There was a definite spring scent in the air. A tantilising tang, a vital zest – odours of blossom, citrus and freshly-laundered washing. After weeks of winter fug and sludgey snow, there was sunshine and the prospect of spring. I sniffed and snuffled the air in some eager mole-like way. « This is fine » I said to myself, as I headed off on the Sunday morning bread run. « Hang the car – I’m walking » – and all along the way, the vital zesty of spring mixed with the odours of Sunday lunch – the delicious pong of meats, roasting and stewing, seemed to be wofting out of every house. Every kitchen window , every front door, had been thrown open to welcome in the first sweet smells of spring.
It was palm Sunday – this used to mean something. As a kid, we would go down to Church for the morning service. I don’t think we went out of any deep held religious onviction, it was as much to get the palm Sunday crucifix as anything else. I’m not sure who made them – those crosses woevn from palm leaves – perhaps i twas the nimble-fingered ladies of the Parish, though it was more likely to have been some Anglican missionary, getting initiating the local natives into the Puritan work ethic.
Anyway, on, Palm Sunday we would leave Church clutching our palm crosses, and more often than not, my Brother would go back for a second or third cross, for a mythical elderly relative or an ailing neighbour. Of course he didn’t need the crosses, i twas just because they were free. « Antything for free » – that was one of our family mottoes. Every motherring Sunday, the Church would give out small bunches of daffodils for kids to give to their mums. My Brother used to come home clutching four or five bunches. One harvest festival, the Church was giving out slices of pumpkin to make soup. My Brother and I came home with bags full of pumpkin. slices . « Oh, you won’t like pumpkin, » said mum. « It gives you indigestion » and with that she threw the pumpkin, and any hopes and dreams of pies or soups, into the dustbin.
Over the years, the family built up a collection of « freebies » – matchbooks, pens, plastic bags, balloons … all of which were never put to any practical use All this crap just sat at the back of draws and cupboards. And every time we went anywhere, mum would utter her immortal words – « oh look, they’re giving out free …… go and shove your face in and get some. » When we were small, mum would shove us to the front of the crowd or queue to get free stuff. If we only came back with one sample, she’d send us back for more. We learned fast never to come back with less than four, five, six or even seven samples.
If it was free food, we’d be stuffing our faces. There was that day down the freezer centre, when a lady was giving out slices of Black Forest cherry cake. Mum sent me round three times. « If you eat now, I won’t need to buy you any dinner. » – but I got dinner anyway. It’s no wonder I had a teenage weight problem.
When mum died, I cleaned out all those years of free samples. Big bag loads slung into the bin. Hundres of boxes of matches, hoarded on the pretext that hey were free and « might come in useful.
That was the day that I decided to stop hoarding and collecting and accumulating crap.
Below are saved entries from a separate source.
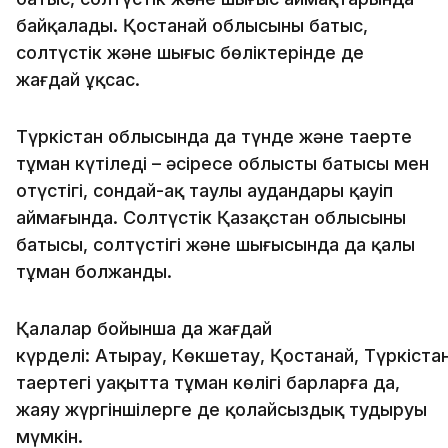
байқалады. Қостанай облысының батыс,
солтүстік және шығыс бөліктерінде де
жағдай ұқсас.
Түркістан облысында да түнде және таңертең
тұман күтіледі – әсіресе облыстың батысы мен
оңтүстігі, сондай-ақ таулы аудандары қауіп
аймағында. Солтүстік Қазақстан облысының
батысы, солтүстігі және шығысында да қалың
тұман болжанды.
Қалалар бойынша да жағдай
күрделі: Атырау, Көкшетау, Қостанай, Түркіст
таңертеңгі уақытта тұман көлігі барларға да,
жаяу жүргіншілерге де қолайсыздық тудыруы
мүмкін.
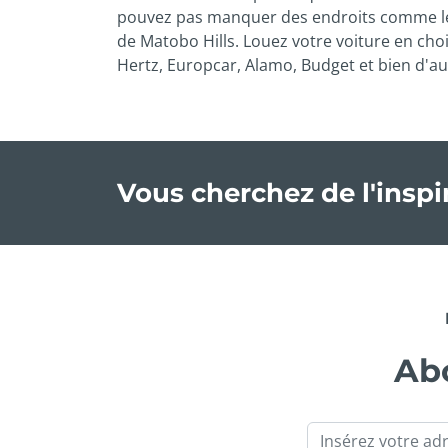
pouvez pas manquer des endroits comme le si
de Matobo Hills. Louez votre voiture en cho
Hertz, Europcar, Alamo, Budget et bien d'au
Vous cherchez de l'insp
Abo
Email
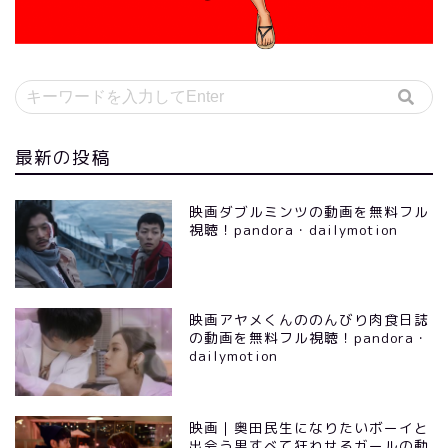
最新の投稿
映画ダブルミンツの動画を無料フル
視聴！pandora・dailymotion
映画アヤメくんののんびり肉食日誌
の動画を無料フル視聴！pandora・
dailymotion
映画｜奥田民生になりたいボーイと
出会う男すべて狂わせるガールの動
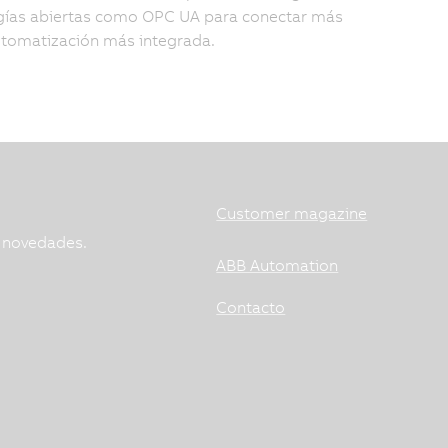
ogías abiertas como OPC UA para conectar más
utomatización más integrada.
Customer magazine
s novedades.
ABB Automation
Contacto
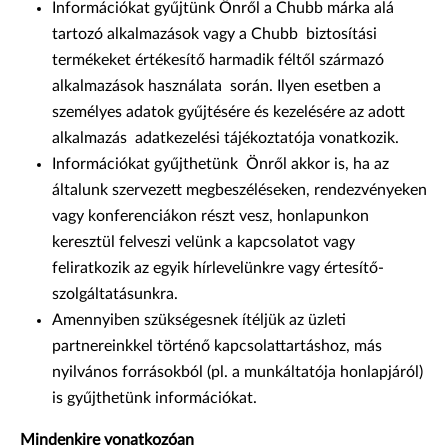
Információkat gyűjtünk Önről a Chubb márka alá
tartozó alkalmazások vagy a Chubb biztosítási
termékeket értékesítő harmadik féltől származó
alkalmazások használata során. Ilyen esetben a
személyes adatok gyűjtésére és kezelésére az adott
alkalmazás adatkezelési tájékoztatója vonatkozik.
Információkat gyűjthetünk Önről akkor is, ha az
általunk szervezett megbeszéléseken, rendezvényeken
vagy konferenciákon részt vesz, honlapunkon
keresztül felveszi velünk a kapcsolatot vagy
feliratkozik az egyik hírlevelünkre vagy értesítő-
szolgáltatásunkra.
Amennyiben szükségesnek ítéljük az üzleti
partnereinkkel történő kapcsolattartáshoz, más
nyilvános forrásokból (pl. a munkáltatója honlapjáról)
is gyűjthetünk információkat.
Mindenkire vonatkozóan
On this Palm Sunday though, as I stood in the bathroom, contemplating a shave, I looked in one of the drawers and found hotel shampoo and shower gels – a whole damn drawful.
« I’ve paid for them, so I’m taking them. » I announce emphatically every time we stay in a hotel.
« You’ll never use the bloody things. » says the wife.
« They’ll come in handy when we go somewhere, or you can take them for a shower after swimming. » The wife points out that I never really go anywhere and especially never to the local swimming baths.
This Sunday morning though, I did go somewhere – my local supermarket. (It doesn’t sound exciting, but I always say that if you want an adventure, you have to start by going to the end of your street, as that is where all adventures usually begin.) – and , on my way past the Church, I noticed the faithful emerging from mass, clutching palm leaves. I felt a sudden pang, a sudden twitch – an urge to rush into Church for free palm leaves.
« And just what are you going to do with them ? » asks my conscience, in a voice not unlike that of my wife.
« Oh you’re right. I don’t need palm leaves. I’m jusy going to end up throwing them in the bin » – along with all the other rubbish that we accumulate in life. When it comes to the end, we’ve got to palm it all off on someone.